Required work: Keyword search on "knee": report each line of the records that contains it.

Data shown:
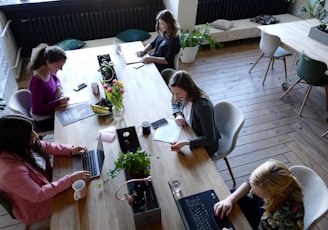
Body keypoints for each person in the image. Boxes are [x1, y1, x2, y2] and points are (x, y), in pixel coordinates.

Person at [0, 115, 90, 225]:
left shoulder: (19, 146)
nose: (36, 135)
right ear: (16, 140)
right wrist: (70, 179)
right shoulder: (10, 172)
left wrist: (70, 150)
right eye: (30, 134)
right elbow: (39, 195)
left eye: (33, 130)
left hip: (47, 183)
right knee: (87, 204)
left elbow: (44, 145)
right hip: (37, 205)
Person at [214, 159, 304, 230]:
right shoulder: (271, 169)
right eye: (252, 187)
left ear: (272, 195)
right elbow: (250, 182)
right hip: (257, 210)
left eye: (258, 192)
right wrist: (230, 199)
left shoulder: (280, 219)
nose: (251, 191)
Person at [168, 70, 220, 156]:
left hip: (205, 145)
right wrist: (178, 114)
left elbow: (210, 139)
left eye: (178, 93)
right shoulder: (183, 95)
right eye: (173, 93)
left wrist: (187, 142)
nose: (175, 96)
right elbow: (174, 101)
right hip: (190, 132)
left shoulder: (203, 107)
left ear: (188, 89)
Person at [28, 44, 70, 132]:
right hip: (43, 120)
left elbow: (55, 77)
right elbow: (37, 109)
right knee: (70, 125)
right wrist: (58, 102)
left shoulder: (48, 69)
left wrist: (58, 86)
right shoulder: (37, 82)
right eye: (58, 66)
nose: (61, 69)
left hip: (52, 108)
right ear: (48, 62)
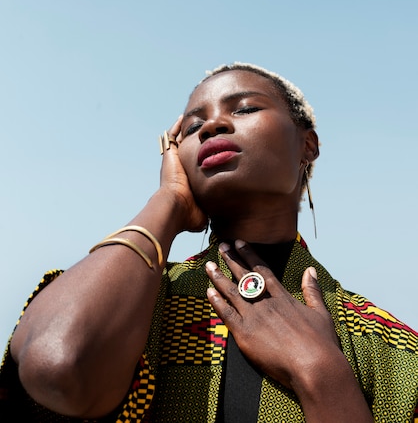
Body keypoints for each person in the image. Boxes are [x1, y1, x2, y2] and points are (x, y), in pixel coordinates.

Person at [1, 62, 418, 423]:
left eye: (246, 108)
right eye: (193, 126)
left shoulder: (391, 346)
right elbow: (57, 364)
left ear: (307, 145)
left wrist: (322, 373)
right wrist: (168, 202)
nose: (213, 125)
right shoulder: (139, 301)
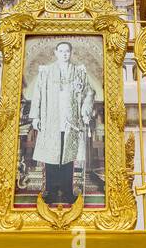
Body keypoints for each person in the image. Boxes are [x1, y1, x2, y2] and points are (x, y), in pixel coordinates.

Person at [28, 41, 99, 204]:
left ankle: (67, 190)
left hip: (71, 120)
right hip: (50, 118)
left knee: (68, 155)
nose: (64, 54)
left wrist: (85, 111)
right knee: (52, 155)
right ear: (56, 52)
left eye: (67, 51)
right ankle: (51, 190)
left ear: (71, 52)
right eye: (61, 51)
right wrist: (36, 117)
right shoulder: (45, 72)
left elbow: (89, 92)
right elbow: (37, 94)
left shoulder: (79, 72)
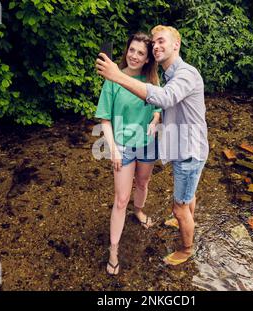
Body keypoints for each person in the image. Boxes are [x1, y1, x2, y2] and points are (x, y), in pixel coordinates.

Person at [96, 25, 209, 266]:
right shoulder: (167, 75)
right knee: (185, 197)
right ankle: (116, 248)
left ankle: (186, 248)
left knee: (179, 207)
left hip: (188, 151)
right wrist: (156, 118)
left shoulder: (183, 74)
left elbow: (164, 99)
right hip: (166, 148)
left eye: (161, 42)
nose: (155, 46)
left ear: (176, 45)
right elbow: (163, 102)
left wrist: (117, 75)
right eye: (153, 43)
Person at [95, 32, 162, 275]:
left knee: (143, 182)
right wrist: (112, 149)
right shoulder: (113, 79)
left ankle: (139, 211)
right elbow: (104, 119)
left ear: (147, 59)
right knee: (121, 198)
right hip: (122, 146)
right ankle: (113, 249)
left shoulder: (151, 81)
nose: (134, 56)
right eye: (131, 50)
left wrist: (156, 118)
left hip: (147, 144)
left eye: (140, 53)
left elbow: (158, 107)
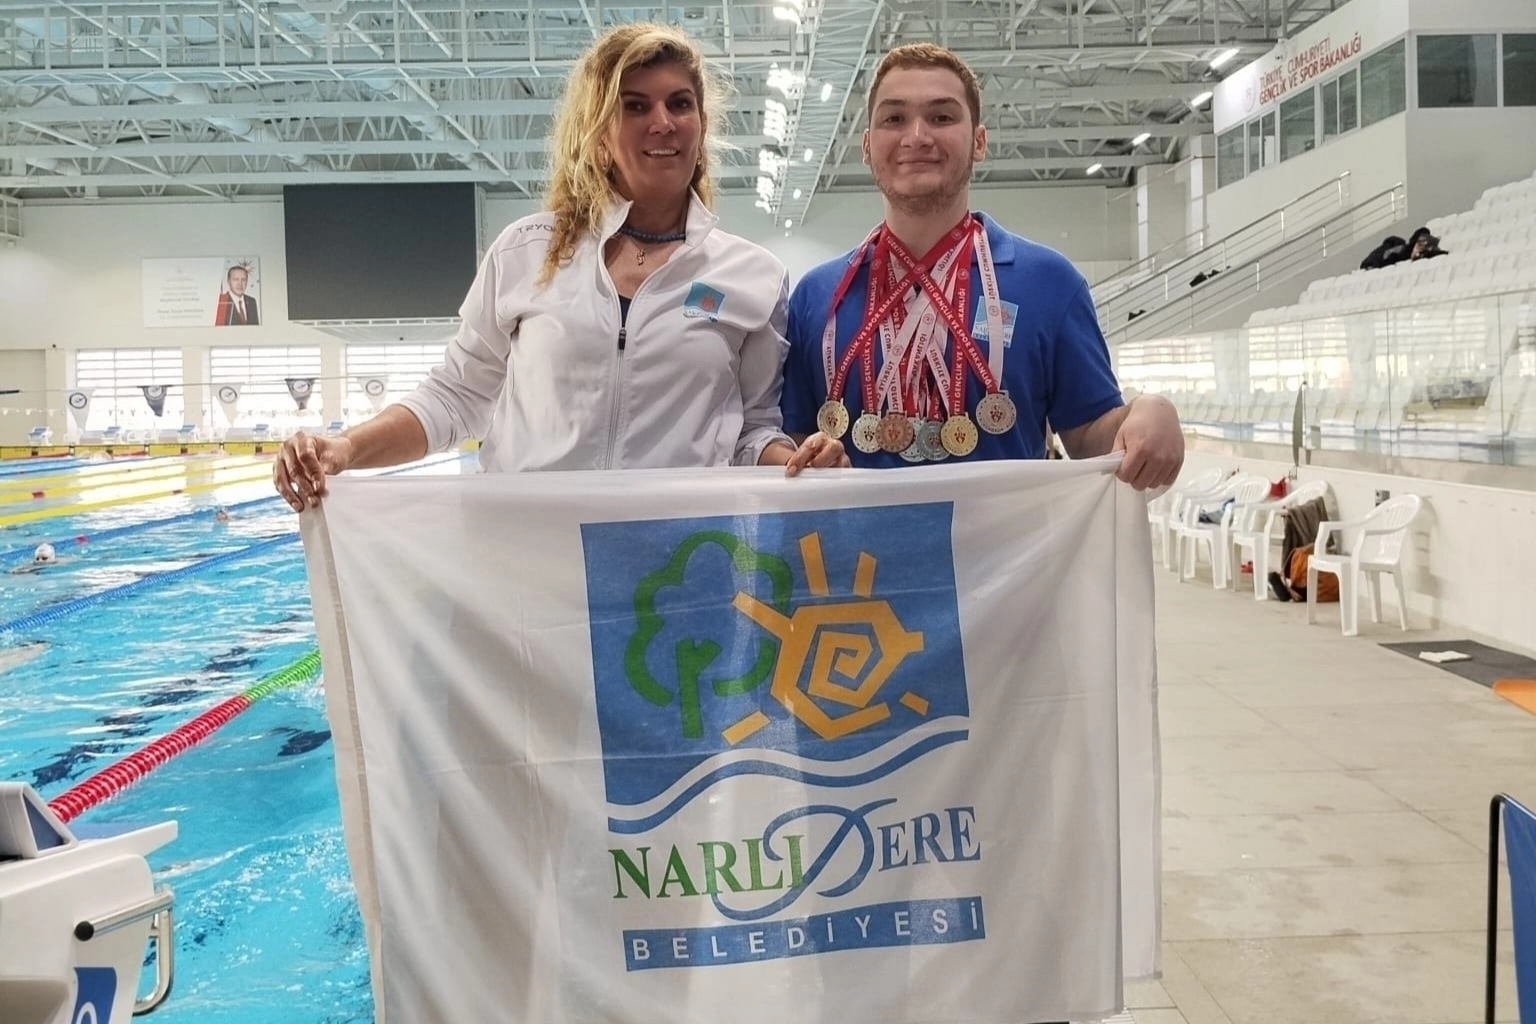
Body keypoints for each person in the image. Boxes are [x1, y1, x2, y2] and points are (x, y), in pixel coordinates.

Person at [274, 24, 843, 512]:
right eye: (634, 105)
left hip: (673, 560)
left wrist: (797, 459)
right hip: (530, 555)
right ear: (599, 135)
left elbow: (750, 432)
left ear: (701, 126)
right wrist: (345, 449)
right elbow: (455, 396)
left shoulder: (752, 275)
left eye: (679, 103)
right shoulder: (526, 252)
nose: (663, 122)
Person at [781, 44, 1183, 490]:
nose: (917, 136)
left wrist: (1149, 411)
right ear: (866, 146)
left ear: (979, 141)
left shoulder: (1050, 283)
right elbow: (791, 444)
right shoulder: (817, 296)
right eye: (894, 118)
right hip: (856, 539)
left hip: (1009, 539)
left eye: (942, 117)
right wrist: (812, 454)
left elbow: (1092, 438)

Result of the exercise:
right knee: (87, 204)
right knee: (70, 125)
left knee: (68, 155)
right knee: (52, 155)
right knee: (185, 197)
left knee: (179, 207)
left knee: (143, 182)
right knee: (121, 198)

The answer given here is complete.